--- Provided entries ---

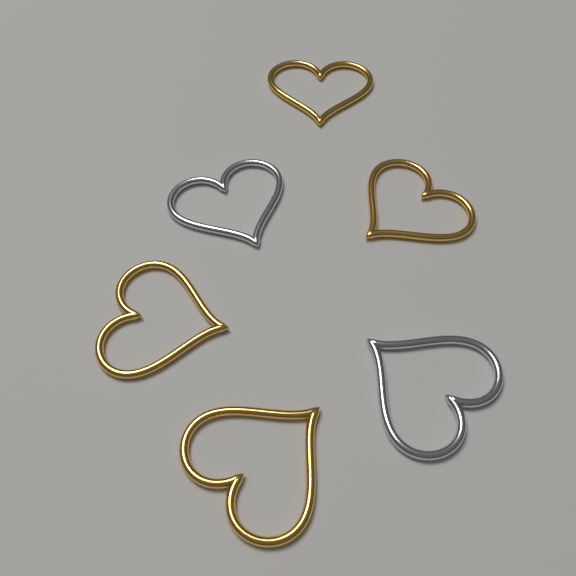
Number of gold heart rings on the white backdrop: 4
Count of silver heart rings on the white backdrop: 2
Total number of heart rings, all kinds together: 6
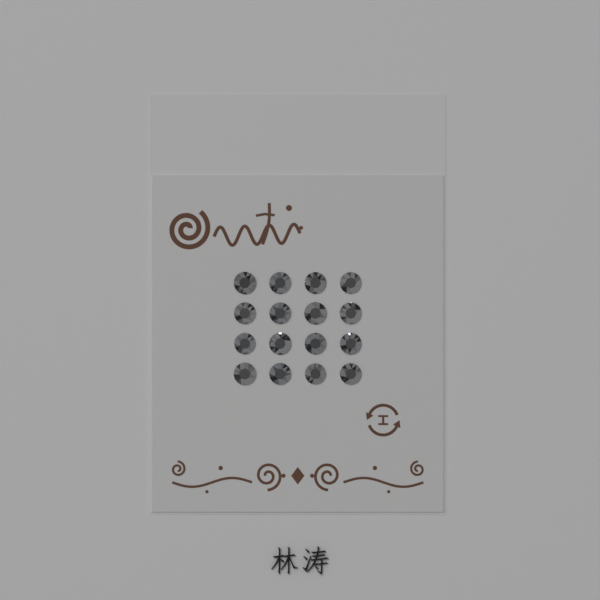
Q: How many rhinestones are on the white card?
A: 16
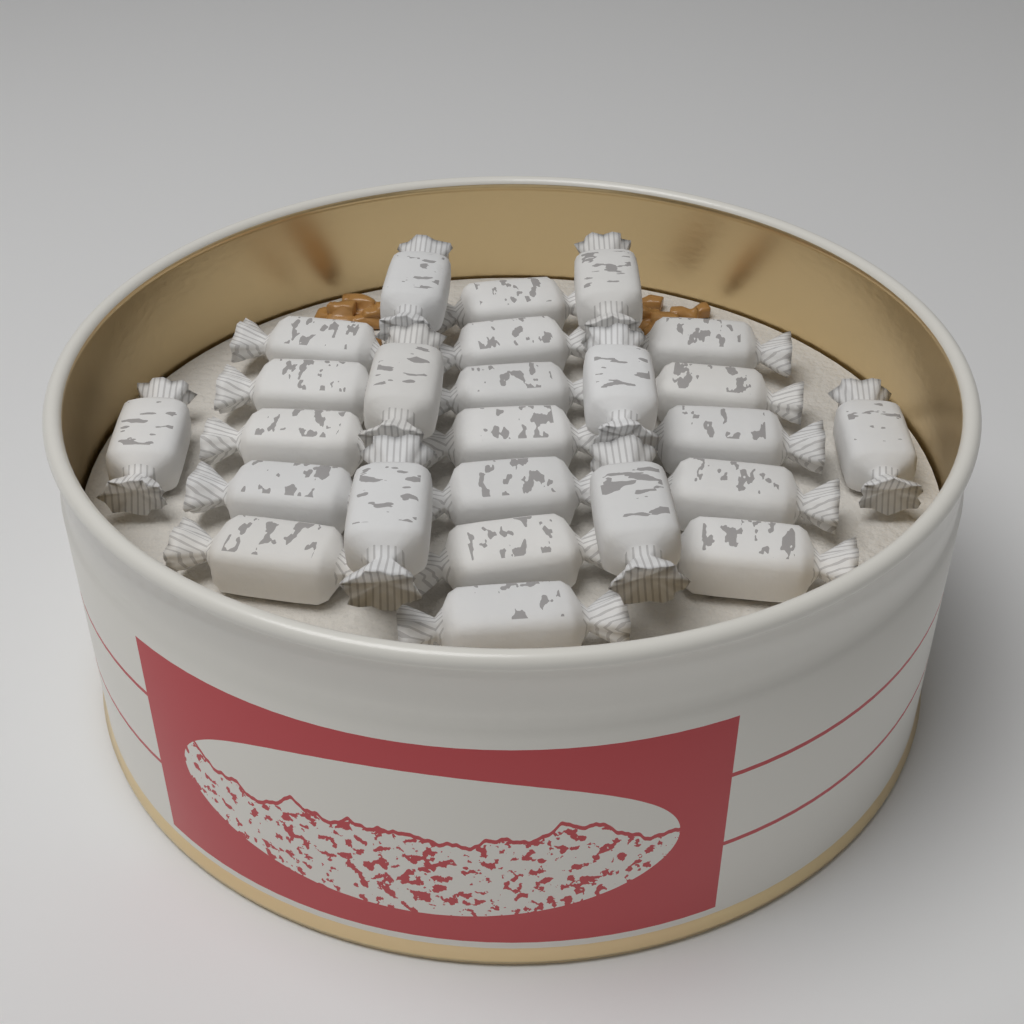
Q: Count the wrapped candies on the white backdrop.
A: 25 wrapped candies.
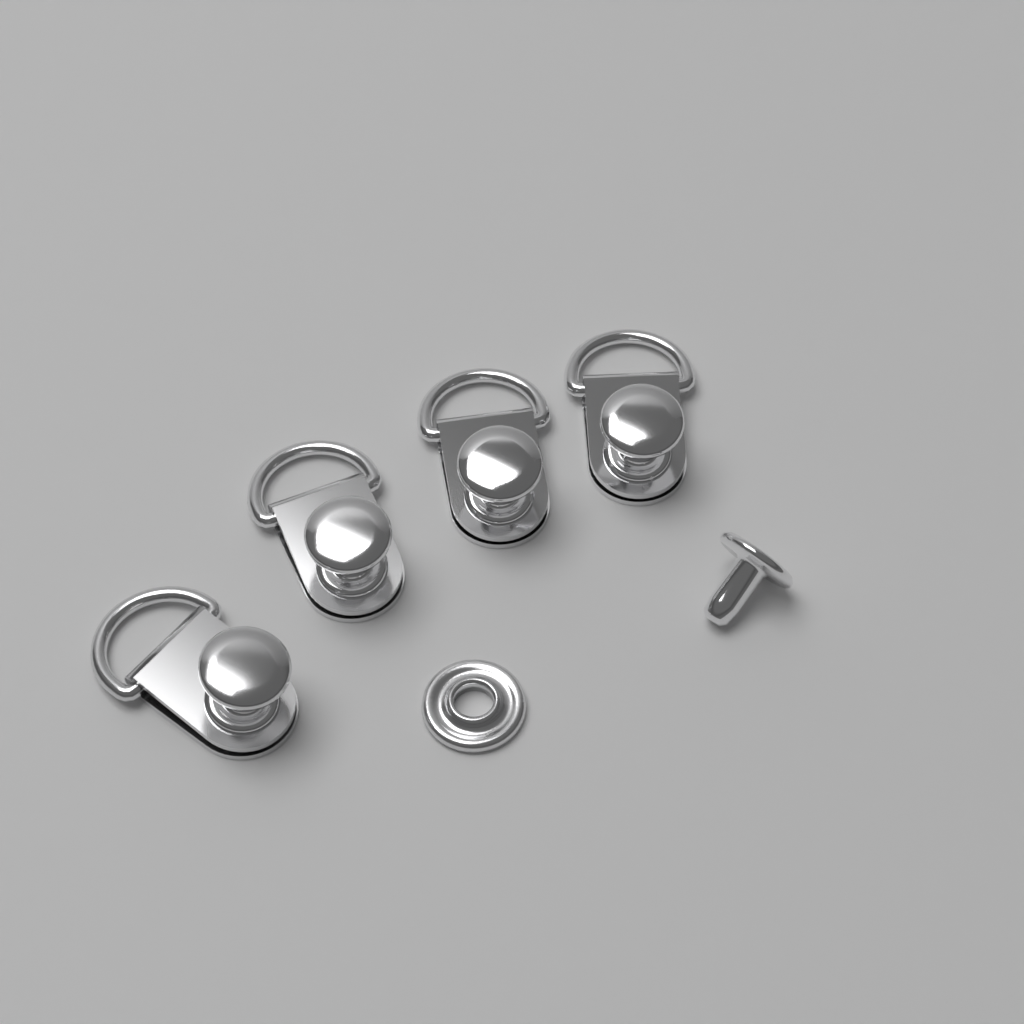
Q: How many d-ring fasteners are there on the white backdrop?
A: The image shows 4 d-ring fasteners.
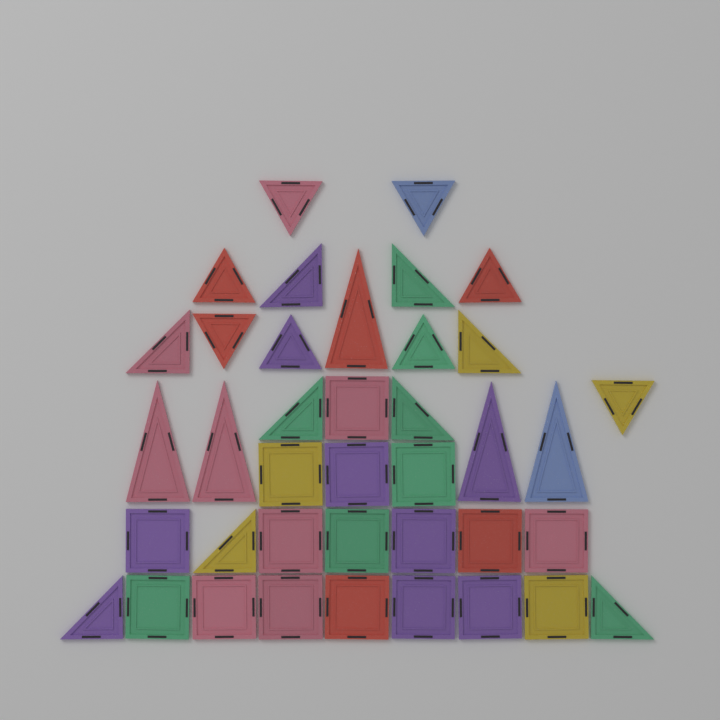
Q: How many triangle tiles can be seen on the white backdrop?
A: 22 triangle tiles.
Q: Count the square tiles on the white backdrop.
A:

---

§ **Short exercise**:
Rewrite all the rows above, replacing "backdrop" with "background" wherever it occurs and changing nothing else. Leave out the picture lines.

§ **The reply**:
Number of gold heart rings on the white background: 4
Count of silver heart rings on the white background: 2
Total number of heart rings, all kinds together: 6
Q: How many rhinestones are on the white card?
A: 16
Q: Count the wrapped candies on the white background.
A: 25 wrapped candies.
Q: How many d-ring fasteners are there on the white background?
A: The image shows 4 d-ring fasteners.
Q: How many triangle tiles can be seen on the white background?
A: 22 triangle tiles.
Q: Count the square tiles on the white background.
A:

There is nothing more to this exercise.